Stock number: 002539
Product name: MDR2 KO
Research areas: Cancer Research, Internal/Organ Research, Metabolism Research, Research Tools

Description

MDR2 KO (Abcb4 or ATP-binding cassette, sub-family B (MDR/TAP), member 4) mice fail to secrete phospholipid into the bile from the liver. Mice develop portal inflammation followed by hepatocellular carcinoma. This strain may be useful in studies of intrahepatic cholestasis and liver cancer.

Detailed description

The Abcb4 (ATP-binding cassette, sub-family B (MDR/TAP), member 4) or MDR2 gene encodes a membrane protein that functions as a transporter using phosphatidylcholine as its substrate. MDR2 knock-out (KO) mice lack the ability to secrete phospholipid into the bile from the liver. Homozygotes develop a degenerative liver disease (additional details below). Portal inflammation ensues at an early age followed by hepatocellular carcinoma development after the age of 1 year.
In 1995, the donating investigator reported that homozygotes exhibit liver degeneration beginning around 8 months of age. In 2019, The Jackson Laboratory live colony also observes some incidence of sickly (jaundice) homozygotes as early as 4-5 months of age, and this occurs more frequently in females than males.
Bile from heterozygous mice has half the level of phospholipid when compared to bile from homozygotes. No liver pathology has been shown in heterozygotes.

Development

This strain was developed in the lab of Dr. Piet Borst at The Netherlands Cancer Institute in Amsterdam. The targeting vector was designed to replace exons 1 and 2 of the ATP-binding cassette, sub-family B (MDR/TAP), member 4 locus (Abcb4; MDR2) with a neomycin selection cassette. The translation initiation site is in exon 2. RNase protection assays indicated that mutant truncated transcripts are produced from this allele that contain exons 3-6 or 4-6. The construct was electroporated into 129P2/OlaHsd-derived E14 embryonic stem (ES) cells. Correctly targeted ES cells were injected into blastocysts and chimeric animals were bred to FVB/N mice. The resulting mice were backcrossed to FVB/N for at least five generations, and then sent to The Jackson Laboratory Repository in 1996. Upon arrival, the colony was additionally backcrossed to FVB/NJ inbred mice (Stock No. 001800).
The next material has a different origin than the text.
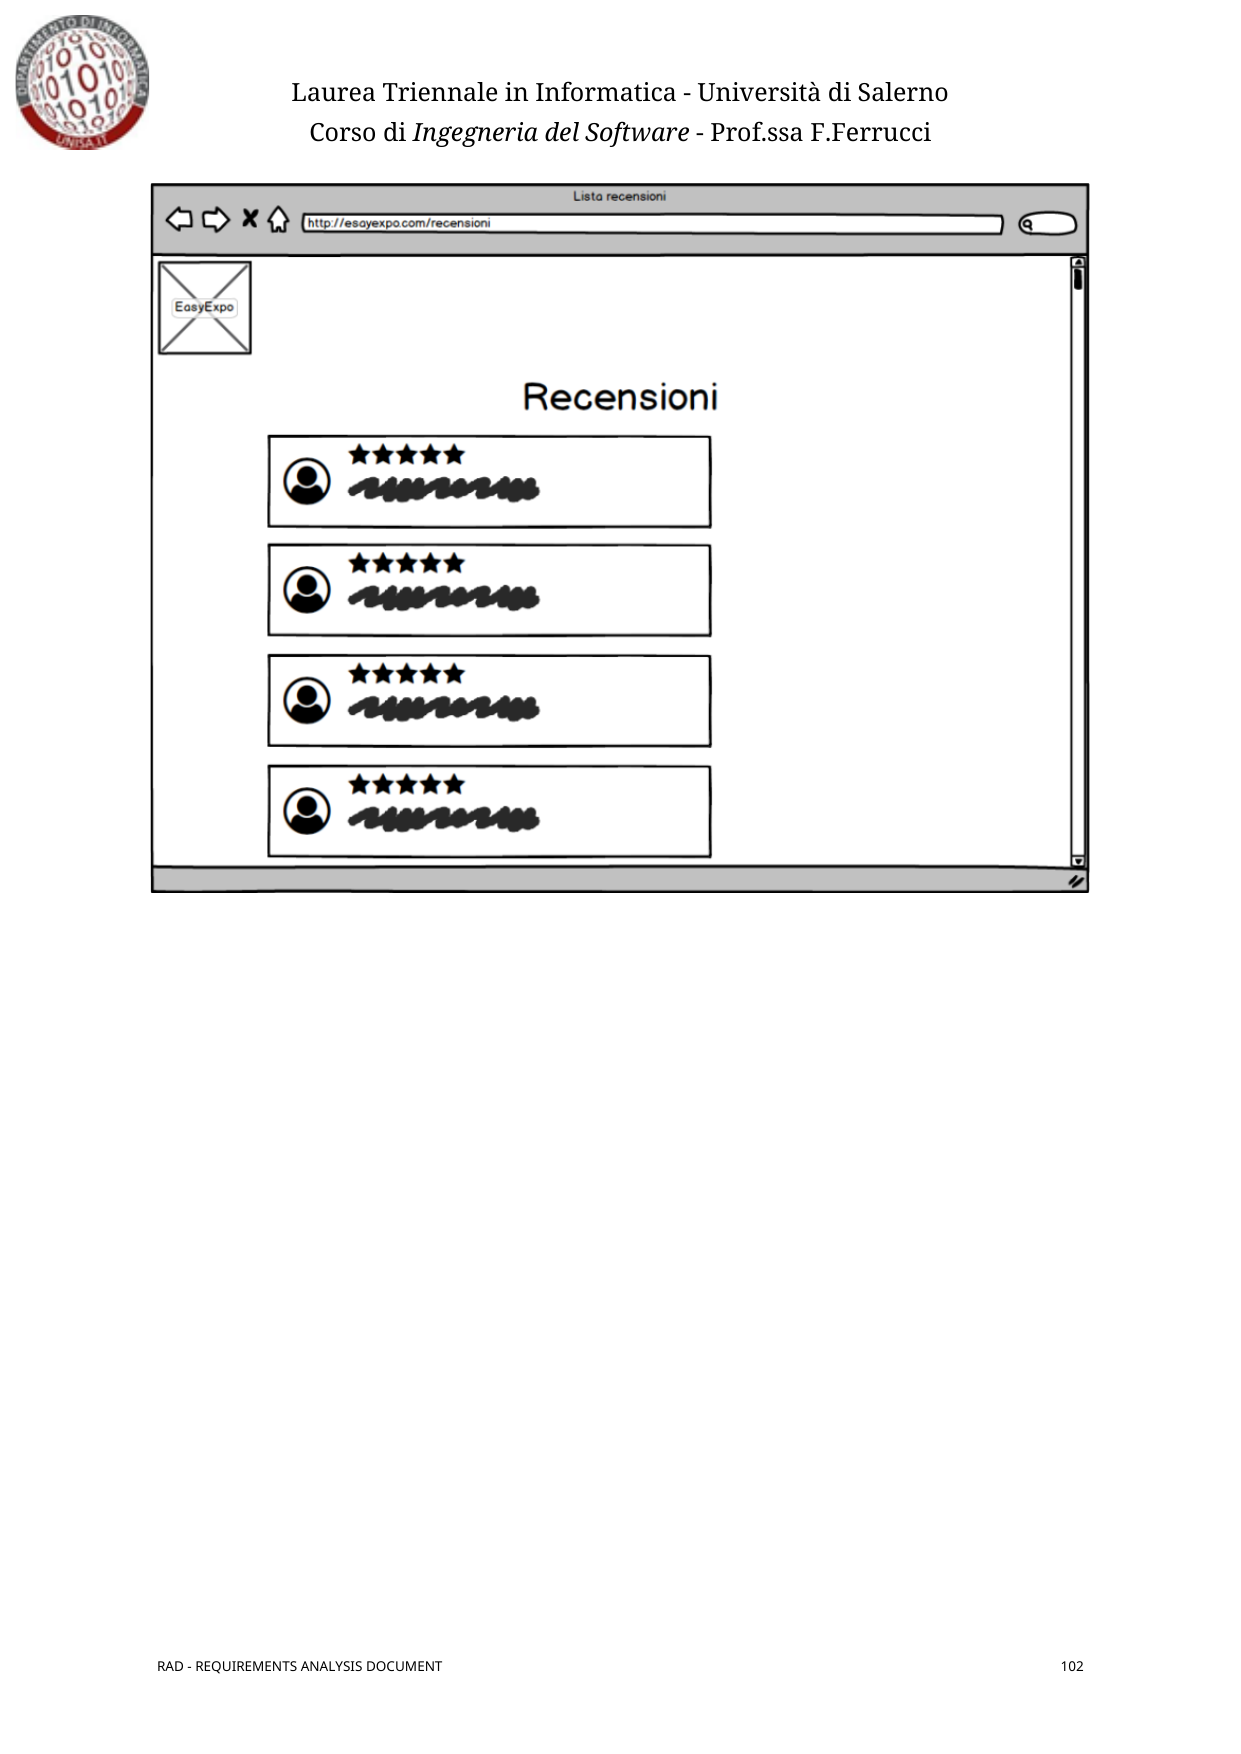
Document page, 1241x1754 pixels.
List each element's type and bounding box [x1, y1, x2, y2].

picture [150, 183, 1090, 893]
picture [15, 15, 150, 150]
In 2019, the MDR2 KO colony is a total of at least ten generations onto FVB/N.

Allele

Symbol: Abcb4^tm1Bor
Name: targeted mutation 1, Piet Borst
MGI accession ID: MGI:1857236
Generation method: Targeted
Attributes: Null/Knockout
Synonyms: mdr2^neo1; mdr2-; Pgy2^tm1Bor; Mdr2ko
Marker symbol: Abcb4
Marker name: ATP-binding cassette, sub-family B (MDR/TAP), member 4
Chromosome: 5
Strain of origin: 129P2/OlaHsd
Molecular note: A neomycin selection cassette replaced a genomic fragment containing exons 1 and 2. The translation initiation site is in exon 2. RNase proteiction assays indicated that mutant truncated transcripts are produced from this allele that contain exons 3-6 or 4-6.